GRANGEMOUTH, Scotland, June 5 (UPI) -- A new wood biomass power plant approved for a Scottish seaport will be "responsibly" sourced for fuel, Energy Minister Fergus Ewing promised this week.
Ewing announced planning approval Monday for a $710 million combined power-heat biomass generator at the Port of Grangemouth on the River Forth, which will generate as much as 120 megawatts of electricity -- the equivalent of the amount needed to power around 130,000 homes.
It will also be aimed at industrial users with 200 megawatts thermal of heat, thus making "a valuable contribution to Scotland's ambitions to decarbonize electricity generation."
The plant, expected to be up and running by 2017, will create 70 permanent jobs and up to 500 during the three-year construction phase.
The energy minister also said it would be supplied only with environmentally certified wood fuel not linked to deforestation.
Environmentalists have raised objections over the effects of large-scale biomass generators on shrinking global biodiversity, international deforestation, air pollution, human rights and other concerns.
"In consenting [to] this application I have put in place a series of conditions to protect local residents from inconvenience, safeguard the appearance of the area, and protect the environment and air quality," Ewing said.
"The conditions to the consent also ensure that the fuel used in the biomass is from sustainable and responsible sources."
The massive plant is one of a series of four such biomass generators once proposed in Scotland by Forth Ports Ltd. and SSE PLC, with others originally slated for the ports of Leith, Dundee and Rosyth.
The joint venture company Forth Energy says the projects represent a $1.7 billion investment in renewable energy to produce as much as 300 megawatts of electricity and 260 megawatts thermal of heat.
Wood fuel, it says, "is safe and dependable and provides a source of energy which can be constantly generated."

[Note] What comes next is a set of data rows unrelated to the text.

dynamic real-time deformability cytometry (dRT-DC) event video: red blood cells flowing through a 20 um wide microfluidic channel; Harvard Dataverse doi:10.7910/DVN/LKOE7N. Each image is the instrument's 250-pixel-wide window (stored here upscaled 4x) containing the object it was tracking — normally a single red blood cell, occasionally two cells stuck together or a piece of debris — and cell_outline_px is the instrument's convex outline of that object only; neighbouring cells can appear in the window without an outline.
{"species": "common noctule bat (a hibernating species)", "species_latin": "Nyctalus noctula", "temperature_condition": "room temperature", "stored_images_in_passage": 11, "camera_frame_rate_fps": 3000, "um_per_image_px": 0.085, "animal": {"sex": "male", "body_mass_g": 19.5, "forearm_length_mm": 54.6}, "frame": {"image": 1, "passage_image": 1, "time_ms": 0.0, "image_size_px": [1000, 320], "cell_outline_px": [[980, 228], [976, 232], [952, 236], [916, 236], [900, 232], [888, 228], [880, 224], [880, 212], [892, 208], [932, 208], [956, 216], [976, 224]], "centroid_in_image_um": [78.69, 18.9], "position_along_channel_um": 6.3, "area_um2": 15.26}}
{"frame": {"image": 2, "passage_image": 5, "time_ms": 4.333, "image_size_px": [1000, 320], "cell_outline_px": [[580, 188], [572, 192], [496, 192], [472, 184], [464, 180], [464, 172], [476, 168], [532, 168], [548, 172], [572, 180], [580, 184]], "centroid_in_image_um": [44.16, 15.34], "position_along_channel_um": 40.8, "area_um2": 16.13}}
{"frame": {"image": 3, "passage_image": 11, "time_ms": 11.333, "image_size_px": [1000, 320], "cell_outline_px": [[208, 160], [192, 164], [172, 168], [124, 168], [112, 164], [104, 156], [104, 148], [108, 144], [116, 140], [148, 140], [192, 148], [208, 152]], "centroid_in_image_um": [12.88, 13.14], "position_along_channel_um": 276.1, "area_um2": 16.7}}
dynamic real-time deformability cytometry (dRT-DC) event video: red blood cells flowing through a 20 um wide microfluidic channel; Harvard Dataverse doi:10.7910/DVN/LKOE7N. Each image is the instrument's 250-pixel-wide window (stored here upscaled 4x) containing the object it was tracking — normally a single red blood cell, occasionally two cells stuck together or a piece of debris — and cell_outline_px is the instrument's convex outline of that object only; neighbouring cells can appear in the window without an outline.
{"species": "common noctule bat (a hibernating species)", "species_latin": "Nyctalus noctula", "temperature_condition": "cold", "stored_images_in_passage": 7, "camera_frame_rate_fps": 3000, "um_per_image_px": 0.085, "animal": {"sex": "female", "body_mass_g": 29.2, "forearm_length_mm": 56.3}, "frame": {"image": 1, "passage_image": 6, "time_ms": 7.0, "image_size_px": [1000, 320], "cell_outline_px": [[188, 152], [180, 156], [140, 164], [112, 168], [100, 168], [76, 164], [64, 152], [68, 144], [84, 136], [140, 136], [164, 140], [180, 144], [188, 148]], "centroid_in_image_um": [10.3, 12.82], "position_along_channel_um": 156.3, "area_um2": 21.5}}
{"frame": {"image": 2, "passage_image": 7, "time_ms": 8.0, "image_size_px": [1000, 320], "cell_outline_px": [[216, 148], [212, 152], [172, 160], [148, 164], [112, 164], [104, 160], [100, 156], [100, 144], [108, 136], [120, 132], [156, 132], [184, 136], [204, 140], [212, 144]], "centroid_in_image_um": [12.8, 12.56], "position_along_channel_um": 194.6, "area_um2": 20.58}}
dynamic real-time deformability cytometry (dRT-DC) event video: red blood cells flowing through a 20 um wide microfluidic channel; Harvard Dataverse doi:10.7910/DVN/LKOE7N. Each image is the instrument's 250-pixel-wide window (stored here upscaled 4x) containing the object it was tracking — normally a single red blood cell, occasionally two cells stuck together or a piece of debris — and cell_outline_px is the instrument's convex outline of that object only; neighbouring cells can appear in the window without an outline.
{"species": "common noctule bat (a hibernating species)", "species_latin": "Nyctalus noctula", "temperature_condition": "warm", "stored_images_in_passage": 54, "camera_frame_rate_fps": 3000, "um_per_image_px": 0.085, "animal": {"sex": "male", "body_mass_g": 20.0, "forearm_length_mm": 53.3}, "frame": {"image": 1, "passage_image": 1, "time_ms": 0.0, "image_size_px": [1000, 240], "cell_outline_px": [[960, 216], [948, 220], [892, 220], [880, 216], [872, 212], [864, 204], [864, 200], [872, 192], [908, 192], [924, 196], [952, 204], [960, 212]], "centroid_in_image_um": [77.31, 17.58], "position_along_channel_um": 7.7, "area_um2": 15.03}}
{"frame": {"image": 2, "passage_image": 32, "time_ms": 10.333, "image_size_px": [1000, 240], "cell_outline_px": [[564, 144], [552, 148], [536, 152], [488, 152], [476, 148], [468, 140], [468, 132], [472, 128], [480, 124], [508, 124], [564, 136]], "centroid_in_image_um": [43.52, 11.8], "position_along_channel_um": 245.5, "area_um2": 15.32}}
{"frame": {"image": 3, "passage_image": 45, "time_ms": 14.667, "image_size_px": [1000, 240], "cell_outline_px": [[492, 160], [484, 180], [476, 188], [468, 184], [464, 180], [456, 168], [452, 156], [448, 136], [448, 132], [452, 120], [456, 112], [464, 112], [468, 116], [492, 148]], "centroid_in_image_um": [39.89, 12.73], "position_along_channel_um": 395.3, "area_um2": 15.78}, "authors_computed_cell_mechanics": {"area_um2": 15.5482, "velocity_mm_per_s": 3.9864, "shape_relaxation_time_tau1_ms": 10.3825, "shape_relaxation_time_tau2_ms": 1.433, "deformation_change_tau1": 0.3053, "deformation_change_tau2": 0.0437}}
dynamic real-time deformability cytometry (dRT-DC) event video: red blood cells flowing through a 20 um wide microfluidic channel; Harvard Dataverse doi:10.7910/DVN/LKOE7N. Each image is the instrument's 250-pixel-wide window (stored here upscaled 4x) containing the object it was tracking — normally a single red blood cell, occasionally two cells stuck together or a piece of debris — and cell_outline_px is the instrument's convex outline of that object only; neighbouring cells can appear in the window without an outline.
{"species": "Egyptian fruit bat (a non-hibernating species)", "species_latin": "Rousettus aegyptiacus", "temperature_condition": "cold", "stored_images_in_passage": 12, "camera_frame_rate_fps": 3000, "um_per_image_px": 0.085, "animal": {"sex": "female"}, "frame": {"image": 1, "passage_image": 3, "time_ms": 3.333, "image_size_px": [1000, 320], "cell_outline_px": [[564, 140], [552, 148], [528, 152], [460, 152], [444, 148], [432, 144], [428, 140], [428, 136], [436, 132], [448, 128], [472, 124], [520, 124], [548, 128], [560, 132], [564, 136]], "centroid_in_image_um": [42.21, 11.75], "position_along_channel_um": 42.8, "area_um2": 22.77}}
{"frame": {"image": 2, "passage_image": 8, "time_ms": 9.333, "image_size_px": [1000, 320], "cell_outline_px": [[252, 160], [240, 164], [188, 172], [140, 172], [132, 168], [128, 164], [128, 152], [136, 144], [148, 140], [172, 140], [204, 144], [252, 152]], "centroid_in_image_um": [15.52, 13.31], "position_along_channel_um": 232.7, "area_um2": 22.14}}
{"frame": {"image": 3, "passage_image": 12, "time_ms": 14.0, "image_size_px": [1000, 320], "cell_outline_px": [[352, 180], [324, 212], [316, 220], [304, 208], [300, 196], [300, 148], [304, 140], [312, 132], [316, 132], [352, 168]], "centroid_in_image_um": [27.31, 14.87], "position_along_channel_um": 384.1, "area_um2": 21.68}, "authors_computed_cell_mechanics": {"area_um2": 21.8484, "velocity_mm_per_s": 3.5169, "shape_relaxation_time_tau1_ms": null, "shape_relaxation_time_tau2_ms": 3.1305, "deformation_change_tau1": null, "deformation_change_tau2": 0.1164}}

But plans for the Leith plant were shelved last year after strong opposition from opponents, who claimed the government is backing away from a pledge to use local fuel sources for biomass generation and instead has opted for large-scale efforts that require the importation of masses of trees.
In 2011, seven people were arrested during a protest against the power station at the Grangemouth docks after about 20 protesters blocked access roads to the port and locked themselves to scaffolding tripods, the BBC reported.
"[The government] claims to have a policy favoring use of biomass in small-scale plants, off the gas grid, using primarily local sources of supply," Friends of the Earth Scotland Director Richard Dixon told the broadcaster.
"Now it approves a massive power station importing over a million tons of trees a year to burn for electricity, with no guarantee that Forth Energy will find customers for the heat it produces."
The Grangemouth approval also brought criticism from the Scottish Green Party.
Member of Scottish Parliament for Lothian Alison Johnstone told the BBC the government had "made a poor decision, and should instead be supporting genuinely sustainable heat and power at a local level.
"Chopping down swathes of foreign forest to burn in Scotland is plain daft."